The auto industry says it’s moving toward responsibility. Then it unveils a $3 million hypercar built around spectacle, delay, and engineering theater.
De Tomaso’s P900 has finally emerged with a naturally aspirated 6.2-liter V12 that looks more like industrial art than a powertrain. The engine, built with Italtecnica Engineering and Capricorn Group, features a complex 12-into-1 exhaust layout made from Inconel, coiling into a single outlet designed to amplify sound and emotion as much as performance.
This is where the industry’s priorities are exposed.
The P900 is claimed to deliver 900 horsepower while weighing just 900 kilograms dry, aiming for a one-to-one power-to-weight ratio. The V12 revs to 12,300 rpm and runs on synthetic carbon-neutral fuels instead of traditional gasoline. On paper, it reads like a technological showcase. In reality, it’s another example of automakers chasing attention-grabbing engineering while the broader market wrestles with cost, accessibility, and real-world transportation needs.
The car will be built in extremely limited numbers, with just 18 buyers paying millions for the experience. Power goes strictly to the rear wheels through a sequential gearbox, deliberately avoiding electrification, hybrid systems, and modern driver assistance trends. The pitch is purity. The outcome is exclusivity.
And it didn’t even arrive on time.
Deliveries were originally expected in early 2023. Then the timeline slipped to 2024. Now production is finally moving forward later than promised. For an industry that constantly demands patience from customers while pushing unfinished timelines, the pattern is familiar: hype first, reality later.

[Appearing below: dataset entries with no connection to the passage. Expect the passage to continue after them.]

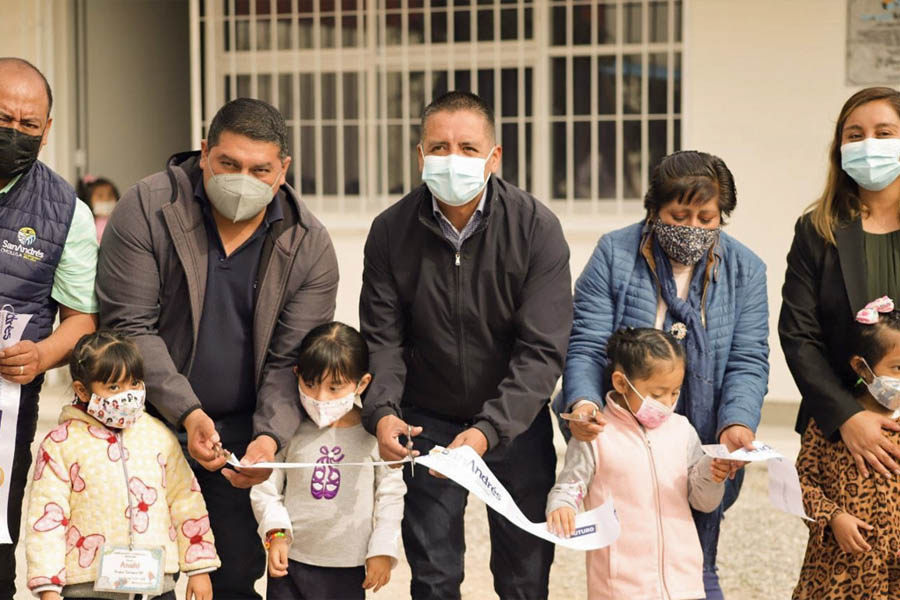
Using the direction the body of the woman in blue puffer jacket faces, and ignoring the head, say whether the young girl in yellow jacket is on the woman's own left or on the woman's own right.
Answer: on the woman's own right

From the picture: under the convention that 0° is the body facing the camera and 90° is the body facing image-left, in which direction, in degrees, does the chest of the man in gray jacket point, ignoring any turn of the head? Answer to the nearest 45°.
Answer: approximately 0°

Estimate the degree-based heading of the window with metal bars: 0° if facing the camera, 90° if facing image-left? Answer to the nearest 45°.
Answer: approximately 0°

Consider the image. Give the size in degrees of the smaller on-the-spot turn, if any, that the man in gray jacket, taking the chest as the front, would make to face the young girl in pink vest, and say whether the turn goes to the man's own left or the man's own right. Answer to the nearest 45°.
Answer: approximately 90° to the man's own left

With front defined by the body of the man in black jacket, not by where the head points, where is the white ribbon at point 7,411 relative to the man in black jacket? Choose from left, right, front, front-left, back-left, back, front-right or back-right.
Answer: right

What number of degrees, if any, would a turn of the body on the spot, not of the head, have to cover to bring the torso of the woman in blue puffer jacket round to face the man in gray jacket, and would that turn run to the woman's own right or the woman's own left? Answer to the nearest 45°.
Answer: approximately 90° to the woman's own right
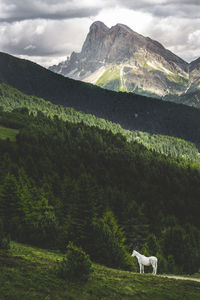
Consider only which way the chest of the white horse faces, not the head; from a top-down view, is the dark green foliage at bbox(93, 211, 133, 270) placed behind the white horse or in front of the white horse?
in front

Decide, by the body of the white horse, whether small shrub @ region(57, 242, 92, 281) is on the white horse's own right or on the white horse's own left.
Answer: on the white horse's own left

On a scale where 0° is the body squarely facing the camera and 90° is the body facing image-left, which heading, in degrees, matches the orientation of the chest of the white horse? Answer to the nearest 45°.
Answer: approximately 90°
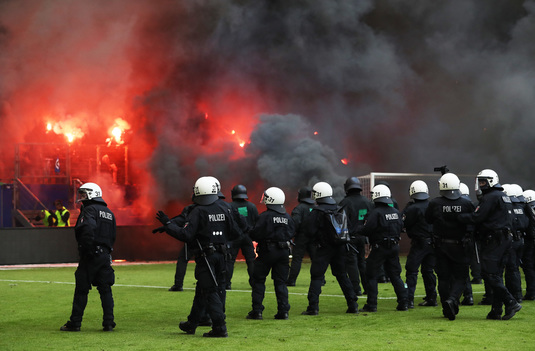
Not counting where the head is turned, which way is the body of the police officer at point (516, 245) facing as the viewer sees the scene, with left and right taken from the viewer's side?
facing away from the viewer and to the left of the viewer

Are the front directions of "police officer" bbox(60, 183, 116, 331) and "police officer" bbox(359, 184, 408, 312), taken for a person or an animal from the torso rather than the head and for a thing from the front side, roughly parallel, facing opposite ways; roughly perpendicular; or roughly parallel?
roughly parallel

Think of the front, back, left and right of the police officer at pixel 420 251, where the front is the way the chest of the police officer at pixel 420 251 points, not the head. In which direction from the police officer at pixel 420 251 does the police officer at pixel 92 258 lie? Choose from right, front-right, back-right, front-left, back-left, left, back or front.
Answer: left

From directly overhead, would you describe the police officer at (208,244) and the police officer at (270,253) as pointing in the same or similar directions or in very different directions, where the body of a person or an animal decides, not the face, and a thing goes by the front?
same or similar directions

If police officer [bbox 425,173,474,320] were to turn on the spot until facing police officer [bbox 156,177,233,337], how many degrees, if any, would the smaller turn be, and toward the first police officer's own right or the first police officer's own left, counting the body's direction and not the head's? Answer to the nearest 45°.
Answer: approximately 135° to the first police officer's own left

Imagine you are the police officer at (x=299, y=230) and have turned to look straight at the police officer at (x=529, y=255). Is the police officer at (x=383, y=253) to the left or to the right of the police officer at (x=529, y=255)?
right

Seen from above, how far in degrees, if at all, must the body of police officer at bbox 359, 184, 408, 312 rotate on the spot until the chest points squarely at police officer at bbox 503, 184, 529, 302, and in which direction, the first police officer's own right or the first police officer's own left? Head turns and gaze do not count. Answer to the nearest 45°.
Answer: approximately 90° to the first police officer's own right

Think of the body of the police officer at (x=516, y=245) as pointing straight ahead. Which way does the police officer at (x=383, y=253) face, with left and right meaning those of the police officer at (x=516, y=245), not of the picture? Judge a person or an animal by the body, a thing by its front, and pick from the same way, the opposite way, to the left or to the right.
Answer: the same way

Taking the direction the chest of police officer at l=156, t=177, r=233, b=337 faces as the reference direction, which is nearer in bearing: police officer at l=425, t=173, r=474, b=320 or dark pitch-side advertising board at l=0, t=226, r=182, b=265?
the dark pitch-side advertising board

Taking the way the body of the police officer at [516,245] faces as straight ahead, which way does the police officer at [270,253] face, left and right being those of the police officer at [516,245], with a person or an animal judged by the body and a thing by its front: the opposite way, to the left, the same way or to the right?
the same way

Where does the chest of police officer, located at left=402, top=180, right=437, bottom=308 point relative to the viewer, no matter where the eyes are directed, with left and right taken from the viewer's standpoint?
facing away from the viewer and to the left of the viewer

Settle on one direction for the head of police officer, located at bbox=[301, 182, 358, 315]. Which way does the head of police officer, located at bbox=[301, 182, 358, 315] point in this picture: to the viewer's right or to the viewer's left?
to the viewer's left

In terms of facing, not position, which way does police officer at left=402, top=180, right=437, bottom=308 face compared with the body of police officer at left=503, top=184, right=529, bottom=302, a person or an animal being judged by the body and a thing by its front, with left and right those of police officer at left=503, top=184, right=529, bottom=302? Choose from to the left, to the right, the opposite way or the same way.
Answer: the same way

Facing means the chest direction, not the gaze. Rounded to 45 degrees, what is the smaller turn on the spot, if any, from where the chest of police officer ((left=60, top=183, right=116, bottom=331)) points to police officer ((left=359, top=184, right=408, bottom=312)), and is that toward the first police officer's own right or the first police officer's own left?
approximately 135° to the first police officer's own right

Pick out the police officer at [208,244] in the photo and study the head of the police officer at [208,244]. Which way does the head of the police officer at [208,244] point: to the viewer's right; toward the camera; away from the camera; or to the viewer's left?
away from the camera

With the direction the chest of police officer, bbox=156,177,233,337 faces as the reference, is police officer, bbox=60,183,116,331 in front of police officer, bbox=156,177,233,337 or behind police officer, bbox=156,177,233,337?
in front

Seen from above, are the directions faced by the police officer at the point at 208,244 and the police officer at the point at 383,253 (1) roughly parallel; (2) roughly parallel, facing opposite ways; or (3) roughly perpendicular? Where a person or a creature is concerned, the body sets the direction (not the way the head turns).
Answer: roughly parallel
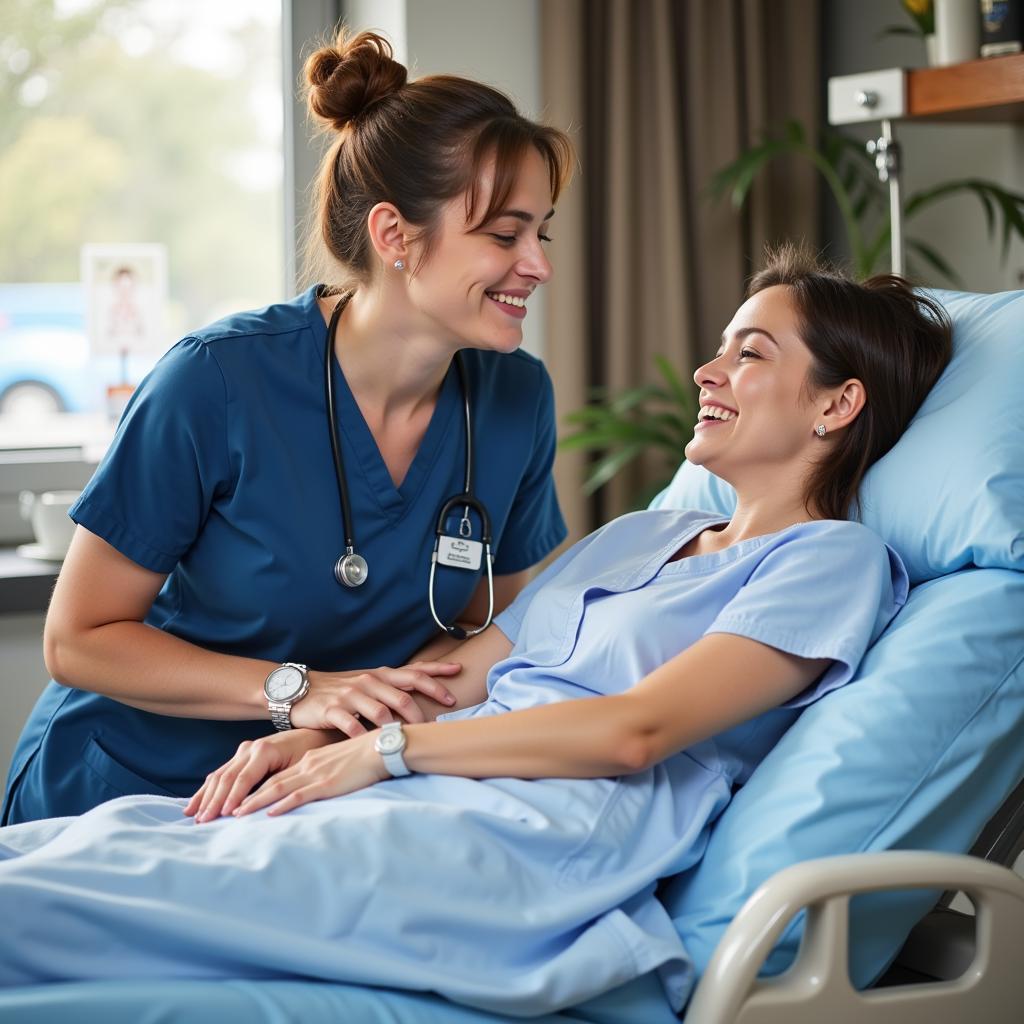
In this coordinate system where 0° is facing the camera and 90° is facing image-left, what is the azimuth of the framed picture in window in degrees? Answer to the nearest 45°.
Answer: approximately 0°

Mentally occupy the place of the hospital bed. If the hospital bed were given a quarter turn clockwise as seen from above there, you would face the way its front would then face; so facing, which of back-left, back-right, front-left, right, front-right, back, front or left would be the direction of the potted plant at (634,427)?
front

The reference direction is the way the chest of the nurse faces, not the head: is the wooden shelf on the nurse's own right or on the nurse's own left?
on the nurse's own left

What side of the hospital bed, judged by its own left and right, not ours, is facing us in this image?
left

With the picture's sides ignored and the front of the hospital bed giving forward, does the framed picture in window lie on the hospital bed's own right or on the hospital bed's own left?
on the hospital bed's own right

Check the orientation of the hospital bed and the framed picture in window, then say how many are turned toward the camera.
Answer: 1
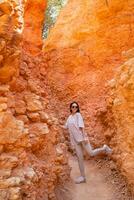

This isn’t just about one hypercar. It’s about a sector still obsessed with dramatic reveals and limited-run statements while presenting them as meaningful progress. Exotic exhaust routing and extreme rev limits look impressive in marketing, but they do nothing for safety, affordability, or the daily driving reality most people face.
The P900 may become a collector’s trophy. But it also reinforces a growing divide. While the industry talks sustainability and responsibility, it continues pouring resources into machines built for spectacle and exclusivity.
That contradiction is catching up. Deadlines slip. Promises stretch. And the industry keeps proving that when forced to choose between progress and performance theater, it still picks the theater.